-------- Source material --------
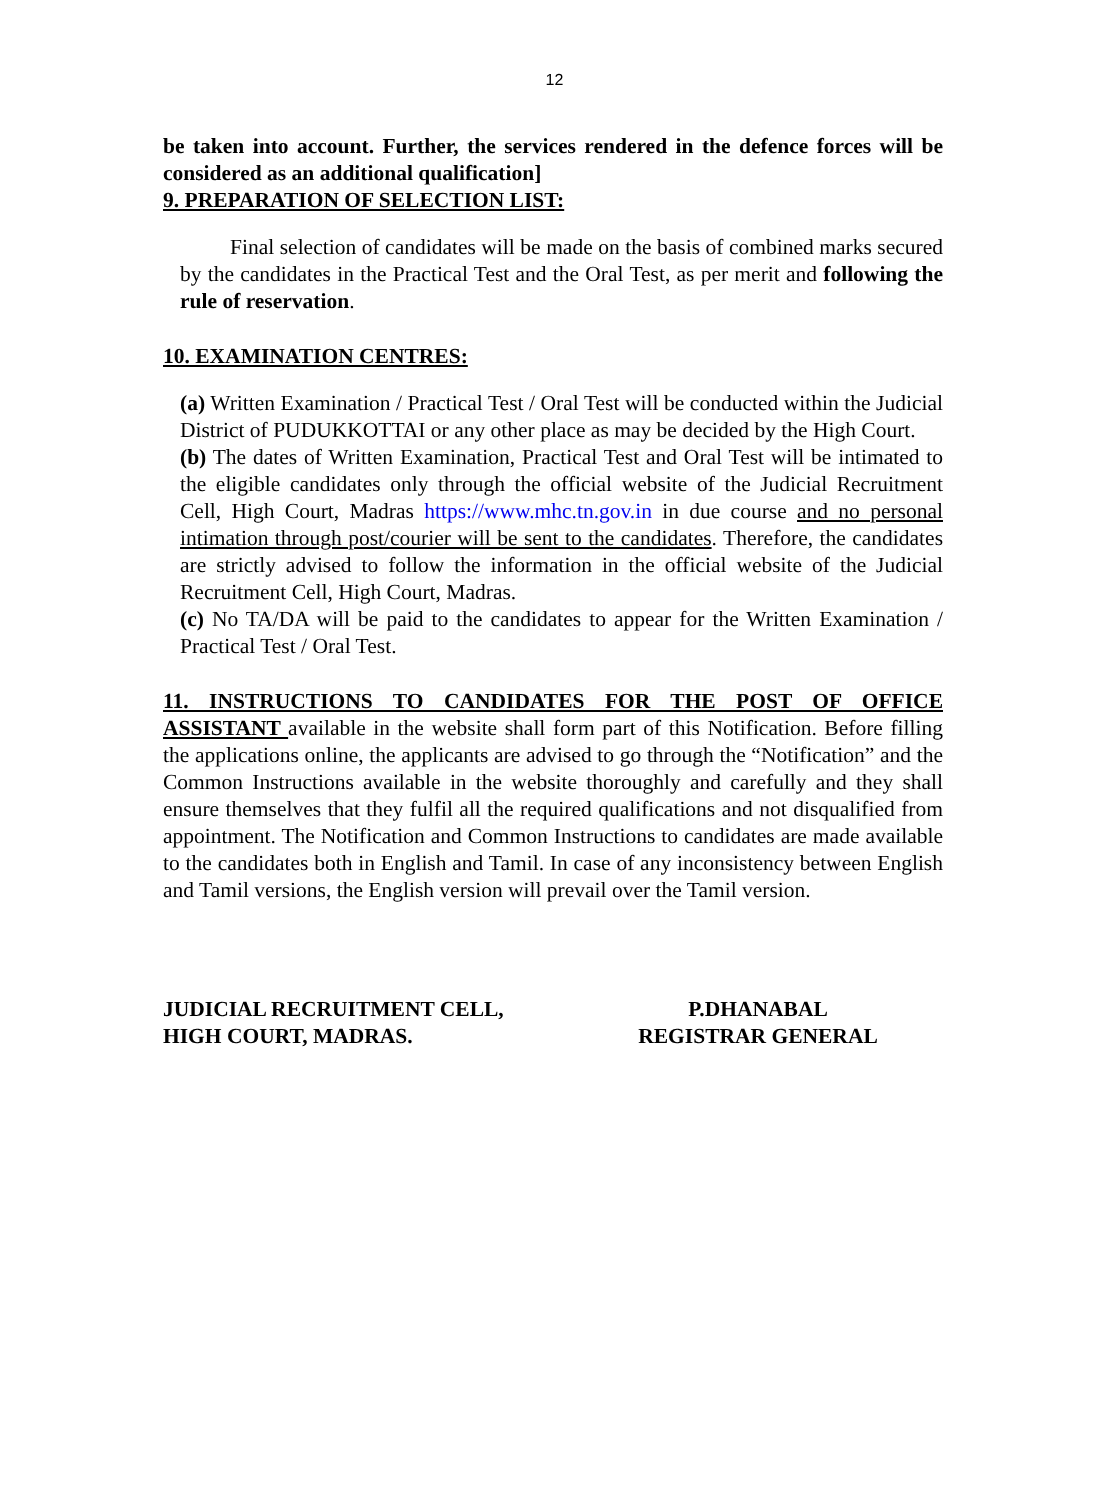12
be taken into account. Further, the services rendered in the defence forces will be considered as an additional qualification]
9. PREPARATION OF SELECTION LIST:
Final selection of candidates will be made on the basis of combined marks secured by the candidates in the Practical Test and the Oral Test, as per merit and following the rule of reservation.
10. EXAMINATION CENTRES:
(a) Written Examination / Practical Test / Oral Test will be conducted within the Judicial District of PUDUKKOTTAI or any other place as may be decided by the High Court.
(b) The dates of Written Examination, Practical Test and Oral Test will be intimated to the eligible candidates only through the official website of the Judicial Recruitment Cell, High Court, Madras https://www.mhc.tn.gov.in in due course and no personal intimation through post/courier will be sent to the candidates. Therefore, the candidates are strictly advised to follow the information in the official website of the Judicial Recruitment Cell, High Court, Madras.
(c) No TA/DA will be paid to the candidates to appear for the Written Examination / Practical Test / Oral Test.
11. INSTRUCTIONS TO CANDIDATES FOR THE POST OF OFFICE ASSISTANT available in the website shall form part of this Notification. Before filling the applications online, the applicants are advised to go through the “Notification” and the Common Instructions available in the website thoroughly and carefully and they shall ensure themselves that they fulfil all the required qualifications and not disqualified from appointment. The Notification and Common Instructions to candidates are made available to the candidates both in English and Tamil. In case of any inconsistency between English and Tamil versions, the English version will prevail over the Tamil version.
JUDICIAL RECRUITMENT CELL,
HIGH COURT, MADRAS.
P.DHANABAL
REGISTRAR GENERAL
--------
> _Action item_
From the first line to the last, copy the listing above exactly and leave out the images.

> _Written answer_
12
be taken into account. Further, the services rendered in the defence forces will be considered as an additional qualification]
9. PREPARATION OF SELECTION LIST:
Final selection of candidates will be made on the basis of combined marks secured by the candidates in the Practical Test and the Oral Test, as per merit and following the rule of reservation.
10. EXAMINATION CENTRES:
(a) Written Examination / Practical Test / Oral Test will be conducted within the Judicial District of PUDUKKOTTAI or any other place as may be decided by the High Court.
(b) The dates of Written Examination, Practical Test and Oral Test will be intimated to the eligible candidates only through the official website of the Judicial Recruitment Cell, High Court, Madras https://www.mhc.tn.gov.in in due course and no personal intimation through post/courier will be sent to the candidates. Therefore, the candidates are strictly advised to follow the information in the official website of the Judicial Recruitment Cell, High Court, Madras.
(c) No TA/DA will be paid to the candidates to appear for the Written Examination / Practical Test / Oral Test.
11. INSTRUCTIONS TO CANDIDATES FOR THE POST OF OFFICE ASSISTANT available in the website shall form part of this Notification. Before filling the applications online, the applicants are advised to go through the “Notification” and the Common Instructions available in the website thoroughly and carefully and they shall ensure themselves that they fulfil all the required qualifications and not disqualified from appointment. The Notification and Common Instructions to candidates are made available to the candidates both in English and Tamil. In case of any inconsistency between English and Tamil versions, the English version will prevail over the Tamil version.
JUDICIAL RECRUITMENT CELL,
HIGH COURT, MADRAS.
P.DHANABAL
REGISTRAR GENERAL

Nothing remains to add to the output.